Tosia napisał/a:
mi M. łeb by urwał widząc że wstawiłam jakiekolwiek zdjęcie na neta,
Tosia, mój ma taką samą schizę na punkcie umieszczania fotek na necie, zwłaszcza takich "brzuszkowych", ale ja i tak robię swoje
.
Asika, to ciekawe co napisałaś o pieluchach, pogrzebię w necie może znajdę coś więcej na ten temat.
Evik, głowa do góry! Zgadzam się, że powinnaś przypomnieć męzowi i powiedzieć mu jak Ci przykro z tego powodu, niech go trochę sumienie pogryzie, o ile faceci wogóle mają sumienie.
Karolinka, i znowu bez mężusia
współczuję Ci i podziwiam, jak świetnie dajesz sobie radę.
Byłam rano u lekarza rodzinnego.
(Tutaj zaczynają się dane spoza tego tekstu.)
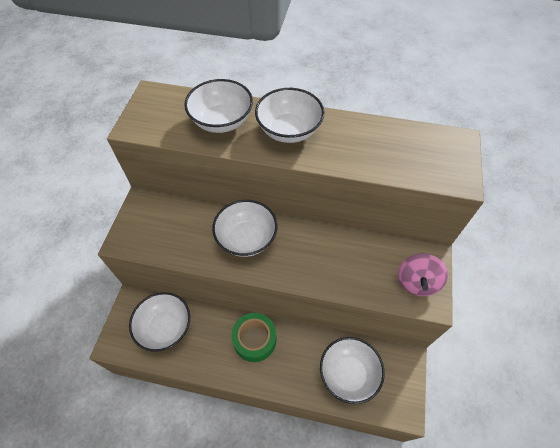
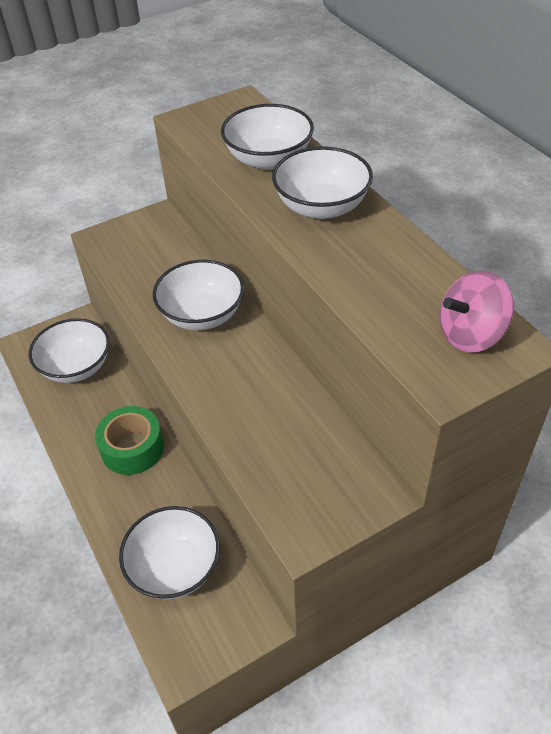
camera: 50 degrees right, 10 degrees down
(416, 282) = (317, 501): pink spinning top -> pink spinning top (470, 335)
Całą noc nie spałam...miałam zatkany nos, nie mogłam oddychać a na dodatek opiłam się mleka z miodem i tak mnie zgaga paliła myslałam, że zwariuję. Dostałam jakieś areozole do gardła i do nosa. A pół wizyty przegadałam z lekarką o ubraniach ciązowych, bo jej synowa też w ciązy a jak zobzcyła moje spodnie (Asika, te od Ciebie
) to odrazu pytanie gdzie? za ile? i tak się zaczęło
Spadam do wyrka. Pogodnego dnia, u nas to brrrrr zimno i mokro.